En el fragmento de página, ¿qué actor interpreta a Victor Shakapopulis?

◆ **Fragmento de página**:
■ ■ ■

Yo no podía creerlo. Había estado riéndome para adentro, capítulo por capítulo, sin voltearme a mirar a ninguno de los otros cuatro espectadores que gemían agitadamente en la humedad de la sala. Pero no pude más. Miré al universitario mocoso, al veterano desdentado y a la pareja que llevaba la misma bufanda de lana alrededor del cuello. Y ellos me miraron a mí. Y fuimos desde ese momento una familia que estaba muerta de la risa porque una teta enorme, como un monstruo de película de horror de serie B, perseguía por una pradera a un tal Victor Shakapopulis, interpretado por Woody Allen. Era increíble. Era impensable. Pero era una maravilla. El señor amarillento, secándose las lágrimas con un pañuelo curtido, me dijo “Woody Allen es genial”. Y yo le hubiera respondido “sí, señor” si no me hubiera susurrado de inmediato: “El fetichismo de los senos, ¿no?”.

■ ■ ■

◆ **Material seleccionado**:

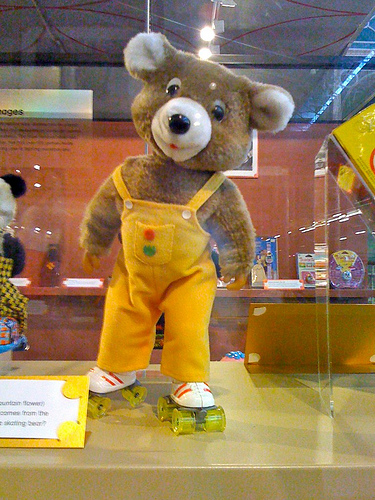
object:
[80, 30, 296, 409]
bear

■ ■ ■

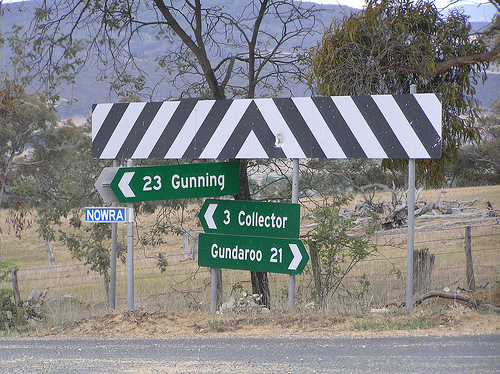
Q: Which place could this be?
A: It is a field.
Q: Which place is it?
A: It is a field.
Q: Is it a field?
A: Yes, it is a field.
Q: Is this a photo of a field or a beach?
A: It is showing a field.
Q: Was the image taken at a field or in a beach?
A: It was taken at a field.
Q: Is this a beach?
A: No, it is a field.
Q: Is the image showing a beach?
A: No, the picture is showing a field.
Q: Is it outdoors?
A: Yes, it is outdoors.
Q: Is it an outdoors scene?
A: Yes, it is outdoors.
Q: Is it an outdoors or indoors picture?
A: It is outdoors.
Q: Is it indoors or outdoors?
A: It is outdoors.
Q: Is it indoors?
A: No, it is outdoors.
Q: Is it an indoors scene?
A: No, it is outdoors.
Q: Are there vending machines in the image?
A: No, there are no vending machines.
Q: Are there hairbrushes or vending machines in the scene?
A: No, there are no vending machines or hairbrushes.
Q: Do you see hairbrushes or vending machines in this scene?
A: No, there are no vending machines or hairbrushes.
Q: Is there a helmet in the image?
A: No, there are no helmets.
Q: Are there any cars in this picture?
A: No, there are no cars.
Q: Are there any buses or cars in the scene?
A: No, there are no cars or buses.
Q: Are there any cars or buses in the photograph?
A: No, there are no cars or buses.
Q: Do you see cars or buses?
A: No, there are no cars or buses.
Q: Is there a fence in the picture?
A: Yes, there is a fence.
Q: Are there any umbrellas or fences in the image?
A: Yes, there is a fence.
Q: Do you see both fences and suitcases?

■ ■ ■

◆ **Solución escrita**: Woody Allen.